I scored some good seats to an NFL game so I rented a 100 - 400mm lens and tried to get something decent.

1.  Here is our back up quarterback talking to a fan...






2. Saw a lot of these around...





3. Brett Favre warming up...





4.





5.





6. Kampman going in for a sack...





7. A random crowd shot...





8. Brett Favre far right in the huddle with the offense.





9. 





10. 





11. Here I went to the far end and top of the stadium to get the Packers coming towards me...





12. Greg Jennings catching a pass and running it in for a touchdown!!!





13. 





14. Ryan Grant running the ball...





15. Brett Favre looking at, and listening to (headphones) the coach. (With white card covering mouth so no one else can see what play is coming up.)





Doug Raflik


----------



## jchantelau (Dec 10, 2007)

Awesome photos!  I watched some of the game, thanks to my NFL Sunday ticket!!:thumbup:  Great shots!


----------



## Ajay (Dec 10, 2007)

These are great! #14 is my fave with all of the action going on around the main player.

On the last one, my eyes unfortunately go straight to Favre's wedgie. :shock:


----------



## *Knowledge* (Dec 10, 2007)

Great pics, thanks for sharing.


----------



## Mrsforeman1 (Dec 10, 2007)

hee-hee
you said wedgie!


----------



## sirsteezo (Dec 10, 2007)

go cowboys!


----------



## Coldow91 (Dec 11, 2007)

great shots!!! I liked 9,10,12,14,15.


----------



## RKW3 (Dec 11, 2007)

Terrific shots!


----------



## ANDS! (Dec 11, 2007)

Wow - I've never seen photos from a homocide crime scene before. 

Poor Raiders.


----------



## ABlythe (Dec 22, 2007)

Wow-- Very nice photos!


----------



## wing352 (Dec 28, 2007)

Great shots, feels like watching the game at midfield.


----------



## hawkeye (Dec 28, 2007)

> (With white card covering mouth so no one else can see what play is coming up.)



It would be funny if the play was written on the white card he is covering his mouth with lol


----------



## Buddhabuddha (Dec 31, 2007)

I love the photos, they are really well done!

but being a Packer fan makes them that much better!

go pack!


----------



## timd346 (Jan 5, 2008)

Wow you must be a sucker for farve alot of pictures of him.

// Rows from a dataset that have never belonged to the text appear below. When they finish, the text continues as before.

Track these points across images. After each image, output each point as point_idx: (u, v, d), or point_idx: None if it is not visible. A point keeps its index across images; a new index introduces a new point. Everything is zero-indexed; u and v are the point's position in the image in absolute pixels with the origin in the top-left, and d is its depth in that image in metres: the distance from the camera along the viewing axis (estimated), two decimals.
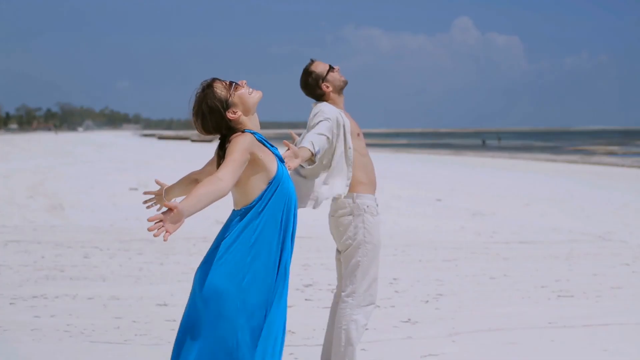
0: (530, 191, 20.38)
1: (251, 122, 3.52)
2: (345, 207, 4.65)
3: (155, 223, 3.02)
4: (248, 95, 3.51)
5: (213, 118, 3.47)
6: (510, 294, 7.76)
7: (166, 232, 3.03)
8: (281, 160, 3.54)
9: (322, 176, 4.63)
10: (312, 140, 4.34)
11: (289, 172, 3.66)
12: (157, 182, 3.79)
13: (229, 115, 3.46)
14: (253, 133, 3.46)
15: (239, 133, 3.45)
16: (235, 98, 3.48)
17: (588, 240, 11.71)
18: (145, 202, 3.89)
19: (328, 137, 4.48)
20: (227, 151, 3.36)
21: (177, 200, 3.22)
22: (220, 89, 3.48)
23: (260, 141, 3.46)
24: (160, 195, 3.84)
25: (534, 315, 6.85)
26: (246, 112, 3.51)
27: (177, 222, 3.07)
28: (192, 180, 3.78)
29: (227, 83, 3.51)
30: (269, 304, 3.43)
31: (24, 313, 6.70)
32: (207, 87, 3.49)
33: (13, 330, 6.12)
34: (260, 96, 3.55)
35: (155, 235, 3.01)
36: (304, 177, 4.62)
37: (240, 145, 3.35)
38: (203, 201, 3.16)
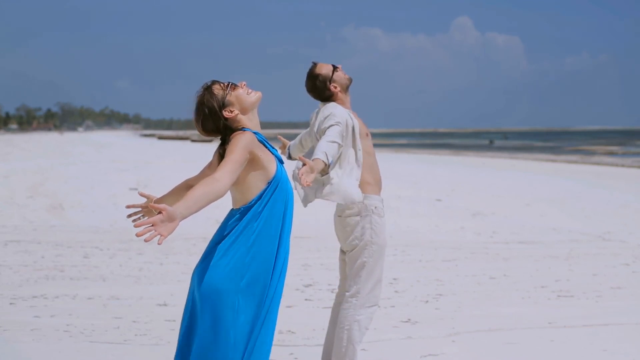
0: (530, 191, 20.38)
1: (251, 121, 3.54)
2: (352, 208, 4.65)
3: (145, 228, 2.96)
4: (245, 95, 3.54)
5: (210, 118, 3.51)
6: (510, 294, 7.76)
7: (160, 235, 2.96)
8: (280, 161, 3.56)
9: (332, 179, 4.60)
10: (326, 151, 4.34)
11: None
12: (142, 195, 3.71)
13: (225, 114, 3.49)
14: (254, 133, 3.48)
15: (240, 132, 3.46)
16: (231, 97, 3.52)
17: (588, 240, 11.71)
18: (130, 216, 3.76)
19: (339, 144, 4.49)
20: (227, 150, 3.38)
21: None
22: (217, 90, 3.52)
23: (260, 141, 3.48)
24: (148, 208, 3.76)
25: (534, 315, 6.85)
26: (244, 112, 3.53)
27: (171, 225, 3.01)
28: (186, 187, 3.74)
29: (225, 84, 3.54)
30: (266, 303, 3.44)
31: (24, 313, 6.70)
32: (205, 89, 3.54)
33: (13, 330, 6.11)
34: (259, 97, 3.57)
35: (146, 240, 2.94)
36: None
37: (241, 143, 3.36)
38: (199, 203, 3.13)
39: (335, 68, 4.76)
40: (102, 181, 22.00)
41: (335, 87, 4.75)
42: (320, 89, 4.75)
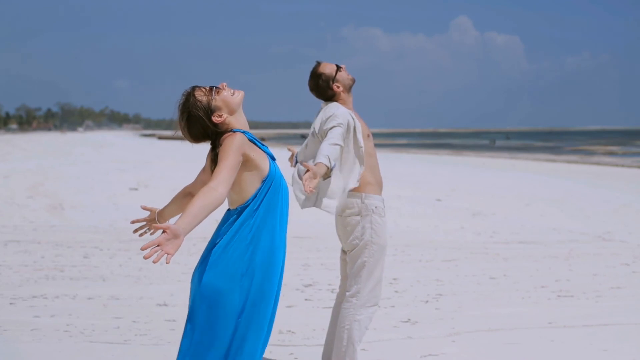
0: (530, 191, 20.38)
1: (238, 121, 3.53)
2: (353, 207, 4.65)
3: (151, 249, 2.99)
4: (231, 96, 3.52)
5: (199, 126, 3.49)
6: (510, 294, 7.76)
7: (167, 254, 3.01)
8: (272, 158, 3.56)
9: (334, 178, 4.61)
10: (328, 154, 4.34)
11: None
12: (144, 208, 3.74)
13: (215, 119, 3.48)
14: (244, 132, 3.47)
15: (229, 133, 3.45)
16: (218, 102, 3.50)
17: (588, 240, 11.71)
18: (136, 230, 3.82)
19: (342, 146, 4.49)
20: (220, 155, 3.37)
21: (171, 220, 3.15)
22: (201, 96, 3.50)
23: (250, 140, 3.47)
24: (152, 220, 3.81)
25: (534, 315, 6.85)
26: (231, 113, 3.52)
27: (176, 242, 3.04)
28: (186, 195, 3.76)
29: (207, 88, 3.52)
30: (265, 300, 3.45)
31: (24, 313, 6.70)
32: (188, 97, 3.51)
33: (13, 330, 6.11)
34: (243, 95, 3.56)
35: (154, 262, 2.98)
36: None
37: (232, 147, 3.35)
38: (199, 216, 3.16)
39: (338, 68, 4.76)
40: (102, 181, 22.00)
41: (338, 87, 4.74)
42: (322, 88, 4.75)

But seriously those photos are great.


----------



## Campbell (Jan 6, 2008)

I've always wanted to take pictures at an NFL game.. they are all very good, nice work.


----------



## nossie (Jan 7, 2008)

So they just let you in with this big lump for a lens? They didn't accuse you of piracy or terrorism etc?


----------



## MarcusM (Jan 22, 2008)

Yea, I'm surprised they let you in with that huge lens...considering all the rights on NFL trademarks and all that.


----------



## NJMAN (Jan 24, 2008)

Nice shots Doug!  Too bad they lost in the playoffs to New York...



> On the last one, my eyes unfortunately go straight to Favre's wedgie.


 
And Ajay, you naughty girl.


----------



## Mesoam (Jan 24, 2008)

Guarantee you got some better shots than the people with press  credentials


----------



## Tennessee Landscape (Jan 24, 2008)

I'm envious.....


----------